TWENTYNINE PALMS, Calif. - The Corps is pushing back against pressure from other services to extend combat deployments in Iraq, the commandant told Marine families Monday.

Pressure to extend the already yearlong tours of individual Marine augments in Iraq is mounting in the wake of the Army's recent decision to extend its combat tours from 12 to 15 months, Commandant Gen. James Conway said during a town hall meeting at Camp Pendleton, Calif.

"I'm sorry, we're not going to do that. We are not going to a longer cycle," he said. "We've had some reverse pressure on us to justify seven months when the Army is going to 15."
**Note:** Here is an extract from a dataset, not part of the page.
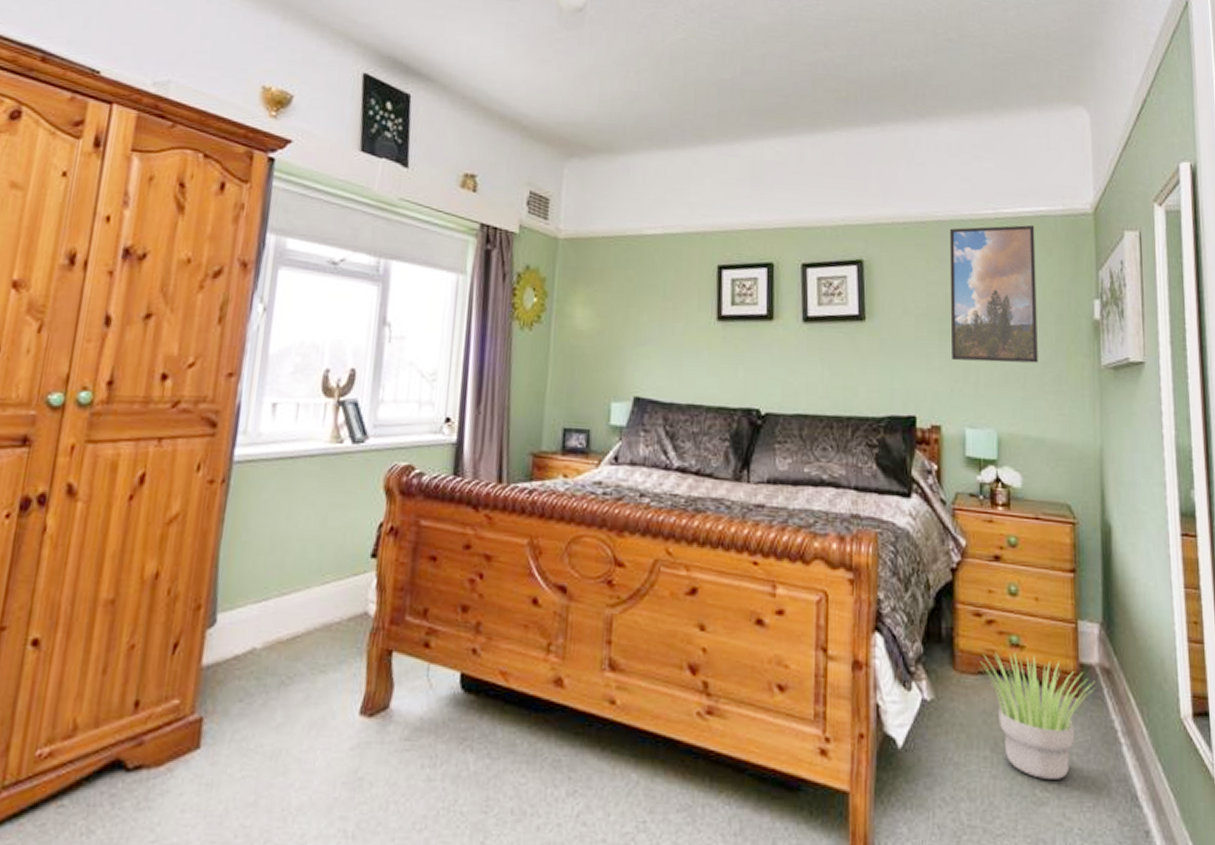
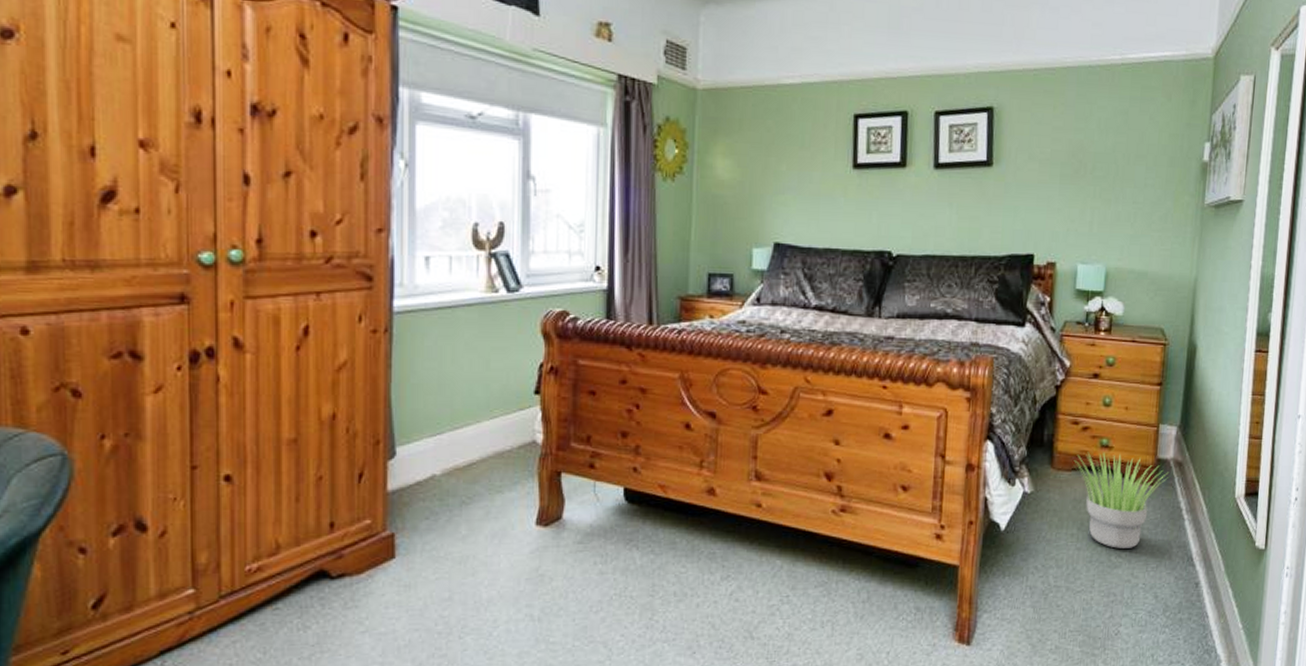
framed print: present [949,224,1038,363] -> none [1070,70,1158,203]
Over a protracted period, however, the time deployed is about the same, he explained. In the span of 27 months, a soldier will have been deployed 15 months. The 15-month deployment is aimed at ensuring soldiers have 12 months at home, Conway said. Marines, however, are averaging about seven months home between their seven-month deployments, totaling about 14 months deployed out of 28 months, he said. Most Marines at the battalion level and below deploy for seven months, while a small number of leathernecks at the group or regimental level pull yearlong tours.

Conway, who is on a West Coast tour of Marine bases, reiterated that the ongoing increase to the Corps' end strength- which will bring the force up to 202,000 Marines by 2011 - will go a long way toward stretching time between deployments from the current seven months to his goal of 14 months.

The current combat tempo, however, is affecting the Corps' ability to respond to other situations, Conway said later in the day when he met with Marine families at Marine Corps Air Station Miramar.

"There is a 3,500-person requirement for police training in Afghanistan," Conway said. "We've basically put that one on hold saying that is too large. We can't manage that right now with everything else that's going on."

While adding thousands of Marines to the rolls would alleviate pressure long term, the Corps faces the more immediate challenge of recruitment.

"For May and June, the Army did not make their recruiting quotas and that's against last year's numbers. That doesn't include their plus-up of an additional 7,000 or so a year," Conway said. "I'm concerned what that means to us in the long term."